Diário da Região

15/05/2018 - 23h25min

JULGAMENTO

TCU deve pedir anulação decontratos do Grupo Libra

Prefeito Edinho atuou como ministro dos Portos no governo da ex-presidente Dilma

abio Rodrigues Pozzebom/Agência Brasil Presidente Michel Temer fez balanço dos dois anos de governo, durante o evento O Brasil Voltou, no Palácio
Presidente Michel Temer fez balanço dos dois anos de governo, durante o evento O Brasil Voltou, no Palácio

O Tribunal de Contas da União (TCU) poderá determinar, em julgamento nesta quarta-feira, 16, a anulação de contratos do Grupo Libra com a Companhia das Docas do Estado de São Paulo (Codesp), no Porto de Santos, por irregularidades na renovação da concessão de três terminais portuários em 2015. A ministra-relatora, Ana Arraes, deverá apresentar essa proposta, que vai na linha do que foi recomendado pela área técnica do tribunal e pelo Ministério Público junto ao TCU.

A ministra-relatora, em uma modificação em relação à proposta dos auditores, deverá propor que a Codesp marque um prazo para a realização de uma nova licitação.

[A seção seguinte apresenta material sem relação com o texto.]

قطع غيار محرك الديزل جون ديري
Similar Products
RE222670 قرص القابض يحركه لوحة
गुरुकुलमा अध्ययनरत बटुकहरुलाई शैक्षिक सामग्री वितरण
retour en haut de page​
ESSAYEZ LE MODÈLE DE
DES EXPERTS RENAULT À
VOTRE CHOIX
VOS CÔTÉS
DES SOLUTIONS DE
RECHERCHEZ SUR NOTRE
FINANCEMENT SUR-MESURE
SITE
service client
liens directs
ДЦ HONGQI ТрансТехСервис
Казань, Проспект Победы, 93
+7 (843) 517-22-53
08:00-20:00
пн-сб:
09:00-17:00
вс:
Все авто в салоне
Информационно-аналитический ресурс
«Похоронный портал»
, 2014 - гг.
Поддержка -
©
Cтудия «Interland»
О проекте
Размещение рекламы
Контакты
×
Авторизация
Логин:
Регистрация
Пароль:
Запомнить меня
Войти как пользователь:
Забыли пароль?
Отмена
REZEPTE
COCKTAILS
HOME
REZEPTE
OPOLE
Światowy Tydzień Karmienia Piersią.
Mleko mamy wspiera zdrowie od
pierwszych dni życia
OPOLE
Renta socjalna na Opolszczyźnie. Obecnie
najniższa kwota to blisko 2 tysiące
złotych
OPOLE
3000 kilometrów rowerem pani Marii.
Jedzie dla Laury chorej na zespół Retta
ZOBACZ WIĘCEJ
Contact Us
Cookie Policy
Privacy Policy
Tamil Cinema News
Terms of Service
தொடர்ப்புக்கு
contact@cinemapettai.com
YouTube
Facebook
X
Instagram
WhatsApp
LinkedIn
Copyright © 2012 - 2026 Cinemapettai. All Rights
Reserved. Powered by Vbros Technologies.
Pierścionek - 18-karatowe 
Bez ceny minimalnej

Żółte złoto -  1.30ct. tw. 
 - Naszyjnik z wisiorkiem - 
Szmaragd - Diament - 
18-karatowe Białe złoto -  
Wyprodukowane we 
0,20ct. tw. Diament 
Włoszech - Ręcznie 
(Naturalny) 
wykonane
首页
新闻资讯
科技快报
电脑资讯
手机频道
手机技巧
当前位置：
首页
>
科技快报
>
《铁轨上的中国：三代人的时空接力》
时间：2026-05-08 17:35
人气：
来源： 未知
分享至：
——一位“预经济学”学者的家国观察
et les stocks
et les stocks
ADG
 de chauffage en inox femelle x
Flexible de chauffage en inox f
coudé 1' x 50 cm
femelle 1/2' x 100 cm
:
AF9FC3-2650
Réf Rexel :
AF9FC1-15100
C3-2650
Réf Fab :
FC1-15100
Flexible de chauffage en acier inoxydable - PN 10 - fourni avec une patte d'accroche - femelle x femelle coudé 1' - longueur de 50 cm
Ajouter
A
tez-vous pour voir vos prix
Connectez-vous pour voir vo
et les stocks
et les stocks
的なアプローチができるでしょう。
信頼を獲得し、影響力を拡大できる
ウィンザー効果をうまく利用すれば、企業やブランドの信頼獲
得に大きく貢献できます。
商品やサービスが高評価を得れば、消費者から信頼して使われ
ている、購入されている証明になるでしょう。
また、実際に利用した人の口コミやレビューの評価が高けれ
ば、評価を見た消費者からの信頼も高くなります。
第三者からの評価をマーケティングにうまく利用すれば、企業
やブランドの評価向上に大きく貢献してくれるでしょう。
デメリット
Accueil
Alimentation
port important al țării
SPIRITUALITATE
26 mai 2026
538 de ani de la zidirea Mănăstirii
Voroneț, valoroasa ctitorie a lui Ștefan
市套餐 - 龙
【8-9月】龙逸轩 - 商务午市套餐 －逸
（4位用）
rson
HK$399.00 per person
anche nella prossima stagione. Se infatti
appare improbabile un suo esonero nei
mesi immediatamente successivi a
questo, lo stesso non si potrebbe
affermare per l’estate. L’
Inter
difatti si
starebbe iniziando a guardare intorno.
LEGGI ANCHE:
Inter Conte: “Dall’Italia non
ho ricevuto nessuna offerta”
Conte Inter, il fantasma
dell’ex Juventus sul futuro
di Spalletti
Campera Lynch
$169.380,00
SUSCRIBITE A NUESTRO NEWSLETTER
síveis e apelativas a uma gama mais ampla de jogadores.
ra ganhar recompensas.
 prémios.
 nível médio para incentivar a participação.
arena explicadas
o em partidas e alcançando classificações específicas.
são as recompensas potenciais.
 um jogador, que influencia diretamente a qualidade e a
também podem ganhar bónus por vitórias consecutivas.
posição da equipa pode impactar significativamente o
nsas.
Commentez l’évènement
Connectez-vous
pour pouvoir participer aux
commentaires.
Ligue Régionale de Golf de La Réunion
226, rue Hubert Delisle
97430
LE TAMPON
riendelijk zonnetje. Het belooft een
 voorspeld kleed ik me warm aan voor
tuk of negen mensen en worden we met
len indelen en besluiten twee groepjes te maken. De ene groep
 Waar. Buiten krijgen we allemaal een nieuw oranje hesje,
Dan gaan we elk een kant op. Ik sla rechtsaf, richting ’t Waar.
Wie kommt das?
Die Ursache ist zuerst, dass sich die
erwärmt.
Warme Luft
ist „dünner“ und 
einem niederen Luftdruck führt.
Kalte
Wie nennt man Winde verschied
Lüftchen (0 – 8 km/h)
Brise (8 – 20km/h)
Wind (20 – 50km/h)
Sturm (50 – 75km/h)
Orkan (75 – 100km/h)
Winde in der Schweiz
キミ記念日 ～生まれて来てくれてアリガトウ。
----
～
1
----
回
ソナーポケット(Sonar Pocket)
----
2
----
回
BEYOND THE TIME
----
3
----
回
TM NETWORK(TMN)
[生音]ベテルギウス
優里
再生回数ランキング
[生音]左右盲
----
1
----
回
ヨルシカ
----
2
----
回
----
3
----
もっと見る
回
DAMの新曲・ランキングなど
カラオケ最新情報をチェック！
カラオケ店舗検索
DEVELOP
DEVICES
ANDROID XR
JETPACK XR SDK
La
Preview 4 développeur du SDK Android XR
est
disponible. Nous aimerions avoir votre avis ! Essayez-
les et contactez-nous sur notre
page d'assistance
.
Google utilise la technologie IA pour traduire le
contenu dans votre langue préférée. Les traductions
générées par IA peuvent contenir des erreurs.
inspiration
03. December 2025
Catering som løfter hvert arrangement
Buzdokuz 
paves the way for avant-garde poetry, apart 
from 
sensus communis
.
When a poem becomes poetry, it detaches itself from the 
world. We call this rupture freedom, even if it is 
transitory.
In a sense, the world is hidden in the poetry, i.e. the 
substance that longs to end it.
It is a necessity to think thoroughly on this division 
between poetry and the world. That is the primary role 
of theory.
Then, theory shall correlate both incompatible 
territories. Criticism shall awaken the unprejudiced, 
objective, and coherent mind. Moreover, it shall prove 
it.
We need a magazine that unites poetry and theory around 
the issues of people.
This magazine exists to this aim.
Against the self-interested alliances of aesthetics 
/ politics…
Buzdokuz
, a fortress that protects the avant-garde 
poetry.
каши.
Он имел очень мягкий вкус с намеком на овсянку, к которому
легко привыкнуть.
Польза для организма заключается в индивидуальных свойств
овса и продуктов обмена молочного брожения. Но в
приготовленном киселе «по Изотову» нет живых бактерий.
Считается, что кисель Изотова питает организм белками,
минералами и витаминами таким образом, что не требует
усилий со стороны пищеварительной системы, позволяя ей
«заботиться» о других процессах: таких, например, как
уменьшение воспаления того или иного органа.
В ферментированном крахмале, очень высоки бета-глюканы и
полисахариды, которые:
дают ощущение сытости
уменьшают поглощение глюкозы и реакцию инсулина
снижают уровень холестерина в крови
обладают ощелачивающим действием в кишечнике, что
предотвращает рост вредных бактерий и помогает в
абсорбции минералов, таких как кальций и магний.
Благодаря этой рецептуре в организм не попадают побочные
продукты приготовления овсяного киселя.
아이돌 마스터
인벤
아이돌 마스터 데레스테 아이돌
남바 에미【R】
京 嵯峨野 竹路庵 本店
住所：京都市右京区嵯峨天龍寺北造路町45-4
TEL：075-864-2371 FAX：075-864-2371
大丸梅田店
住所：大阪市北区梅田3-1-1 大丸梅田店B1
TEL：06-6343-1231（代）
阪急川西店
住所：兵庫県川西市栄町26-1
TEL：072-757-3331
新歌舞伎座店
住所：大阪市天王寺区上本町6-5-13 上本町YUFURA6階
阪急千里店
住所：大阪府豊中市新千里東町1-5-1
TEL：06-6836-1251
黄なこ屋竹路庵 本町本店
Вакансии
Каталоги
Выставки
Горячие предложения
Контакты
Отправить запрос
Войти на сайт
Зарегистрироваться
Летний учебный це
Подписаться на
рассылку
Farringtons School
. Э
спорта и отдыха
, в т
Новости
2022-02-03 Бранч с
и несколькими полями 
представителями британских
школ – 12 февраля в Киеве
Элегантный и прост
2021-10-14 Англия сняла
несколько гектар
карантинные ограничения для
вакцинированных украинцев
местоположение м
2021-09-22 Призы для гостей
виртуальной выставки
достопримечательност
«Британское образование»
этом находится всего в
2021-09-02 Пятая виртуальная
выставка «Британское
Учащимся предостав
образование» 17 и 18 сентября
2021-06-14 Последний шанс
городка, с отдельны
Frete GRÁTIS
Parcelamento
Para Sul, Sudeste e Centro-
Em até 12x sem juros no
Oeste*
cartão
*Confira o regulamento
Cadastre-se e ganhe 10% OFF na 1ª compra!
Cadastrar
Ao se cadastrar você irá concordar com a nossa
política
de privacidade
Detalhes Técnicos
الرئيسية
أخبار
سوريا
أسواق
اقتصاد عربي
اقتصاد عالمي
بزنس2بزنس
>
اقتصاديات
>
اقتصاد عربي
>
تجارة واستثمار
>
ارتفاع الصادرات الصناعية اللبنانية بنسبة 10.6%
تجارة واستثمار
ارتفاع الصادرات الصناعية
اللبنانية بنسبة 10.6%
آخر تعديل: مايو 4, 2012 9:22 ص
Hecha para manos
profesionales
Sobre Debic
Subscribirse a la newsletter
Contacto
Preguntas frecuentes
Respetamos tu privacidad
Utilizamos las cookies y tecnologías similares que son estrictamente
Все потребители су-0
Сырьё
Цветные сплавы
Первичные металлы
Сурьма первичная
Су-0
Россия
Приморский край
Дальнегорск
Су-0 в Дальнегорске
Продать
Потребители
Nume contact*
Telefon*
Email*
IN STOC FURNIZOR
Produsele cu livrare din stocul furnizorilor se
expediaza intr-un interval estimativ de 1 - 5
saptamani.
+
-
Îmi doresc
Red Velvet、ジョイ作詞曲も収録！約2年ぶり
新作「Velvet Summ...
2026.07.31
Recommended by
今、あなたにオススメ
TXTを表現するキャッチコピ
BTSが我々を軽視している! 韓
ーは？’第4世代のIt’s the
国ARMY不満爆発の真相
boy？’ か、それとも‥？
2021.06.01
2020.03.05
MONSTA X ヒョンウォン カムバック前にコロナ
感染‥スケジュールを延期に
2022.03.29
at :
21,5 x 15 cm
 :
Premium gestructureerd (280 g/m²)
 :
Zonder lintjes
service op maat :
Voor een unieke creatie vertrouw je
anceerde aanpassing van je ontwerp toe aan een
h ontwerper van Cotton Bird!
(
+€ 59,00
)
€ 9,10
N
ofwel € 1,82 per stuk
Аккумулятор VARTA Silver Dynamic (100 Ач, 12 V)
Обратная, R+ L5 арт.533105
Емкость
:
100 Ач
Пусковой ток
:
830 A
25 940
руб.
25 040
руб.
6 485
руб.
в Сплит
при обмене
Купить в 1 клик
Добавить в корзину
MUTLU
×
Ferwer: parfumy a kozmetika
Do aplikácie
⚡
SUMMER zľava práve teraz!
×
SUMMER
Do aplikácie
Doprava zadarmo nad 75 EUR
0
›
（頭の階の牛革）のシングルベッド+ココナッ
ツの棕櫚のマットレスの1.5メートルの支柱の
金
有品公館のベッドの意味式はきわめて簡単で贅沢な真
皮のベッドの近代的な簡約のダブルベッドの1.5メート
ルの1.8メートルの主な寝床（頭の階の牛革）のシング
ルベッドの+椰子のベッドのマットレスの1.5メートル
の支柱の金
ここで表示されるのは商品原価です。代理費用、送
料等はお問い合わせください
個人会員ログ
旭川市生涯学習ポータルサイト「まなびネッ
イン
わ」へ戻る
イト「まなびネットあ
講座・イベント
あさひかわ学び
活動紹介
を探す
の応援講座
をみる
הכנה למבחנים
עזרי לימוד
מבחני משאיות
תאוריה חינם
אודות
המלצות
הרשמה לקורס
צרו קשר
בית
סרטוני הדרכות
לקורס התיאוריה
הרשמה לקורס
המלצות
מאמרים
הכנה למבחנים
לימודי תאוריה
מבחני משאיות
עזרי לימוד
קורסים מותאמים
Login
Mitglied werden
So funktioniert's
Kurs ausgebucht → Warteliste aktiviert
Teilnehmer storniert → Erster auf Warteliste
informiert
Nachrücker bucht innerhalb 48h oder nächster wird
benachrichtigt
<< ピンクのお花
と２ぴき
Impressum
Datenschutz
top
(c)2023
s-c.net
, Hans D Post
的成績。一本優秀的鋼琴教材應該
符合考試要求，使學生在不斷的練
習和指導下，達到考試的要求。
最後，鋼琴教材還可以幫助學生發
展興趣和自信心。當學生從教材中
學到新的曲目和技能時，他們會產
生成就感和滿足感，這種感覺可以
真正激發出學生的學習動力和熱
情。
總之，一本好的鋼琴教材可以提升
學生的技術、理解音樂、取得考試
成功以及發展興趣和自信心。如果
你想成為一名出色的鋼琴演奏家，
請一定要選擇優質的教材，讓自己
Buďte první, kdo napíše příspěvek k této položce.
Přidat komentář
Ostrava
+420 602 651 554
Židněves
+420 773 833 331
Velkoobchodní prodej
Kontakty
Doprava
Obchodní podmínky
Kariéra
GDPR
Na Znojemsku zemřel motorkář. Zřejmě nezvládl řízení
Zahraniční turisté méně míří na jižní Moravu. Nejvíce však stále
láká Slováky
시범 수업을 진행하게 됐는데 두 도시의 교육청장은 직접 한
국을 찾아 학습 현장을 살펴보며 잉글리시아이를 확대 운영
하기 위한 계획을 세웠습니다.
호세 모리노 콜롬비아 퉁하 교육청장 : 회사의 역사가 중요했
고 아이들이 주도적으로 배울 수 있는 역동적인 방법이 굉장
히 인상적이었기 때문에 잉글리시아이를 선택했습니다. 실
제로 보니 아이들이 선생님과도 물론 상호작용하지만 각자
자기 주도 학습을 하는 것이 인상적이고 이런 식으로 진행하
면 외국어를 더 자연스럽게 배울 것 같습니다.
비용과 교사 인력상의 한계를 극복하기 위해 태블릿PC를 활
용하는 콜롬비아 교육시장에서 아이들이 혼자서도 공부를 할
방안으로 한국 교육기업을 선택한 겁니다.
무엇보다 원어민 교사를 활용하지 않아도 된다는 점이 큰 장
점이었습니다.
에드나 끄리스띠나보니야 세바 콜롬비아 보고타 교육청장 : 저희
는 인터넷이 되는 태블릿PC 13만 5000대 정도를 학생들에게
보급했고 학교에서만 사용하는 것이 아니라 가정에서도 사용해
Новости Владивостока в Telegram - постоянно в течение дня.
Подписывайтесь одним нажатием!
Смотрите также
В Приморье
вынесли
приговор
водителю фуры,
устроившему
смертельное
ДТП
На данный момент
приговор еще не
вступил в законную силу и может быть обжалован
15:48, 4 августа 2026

Até lá, a empresa ainda poderia operar no Porto de Santos, de forma que não haveria interrupção da prestação de serviços às empresas que utilizam os três terminais do Grupo Libra.

São diversas as irregularidades apontadas pelos auditores do TCU em torno da renovação de contrato da empresa, que foi uma das maiores doadoras nas Eleições de 2014 para o hoje presidente Michel Temer. A principal delas é que a empresa tinha com a Codesp uma dívida que chega a R$ 2 bilhões.

Na visão da unidade técnica, do MP de Contas e da relatora, a dívida impedia a renovação dos três contatos, que expirariam em 2015, 2018 e 2020, todos estendidos até 2035.

Os contratos foram renovados em 2015, com aprovação da Secretaria Especial de Portos - que foi comandada pelo prefeito de Rio Preto, Edinho Araújo (MDB) -, após a publicação da nova Lei dos Portos - que, graças a uma emenda incluída pelo então presidente da Câmara dos Deputados, Eduardo Cunha (MDB-RJ), deu brecha para empresas em dívida com a União renovarem a concessão de terminais portuários.

Um dos pontos colocados na renovação dos contratos é que as partes concordaram a entrar em um processo de arbitragem na justiça comum. No mesmo dia em que houve a adesão à arbitragem, houve a renovação por 20 anos dos contratos do Grupo Libra, com condições mais favoráveis do que as acordadas no contrato inicial.

A relatora deverá pontuar que a renovação aconteceu antes da própria instalação do processo de arbitragem na justiça - o que também seria uma irregularidade. Na visão de auditores, a lei só permitia a renovação após o início formal do processo de arbitragem. Outro ponto é que o decreto exigia uma caução por parte da empresa no valor da dívida - R$ 2 bilhões, o que não foi exigido pela Codesp.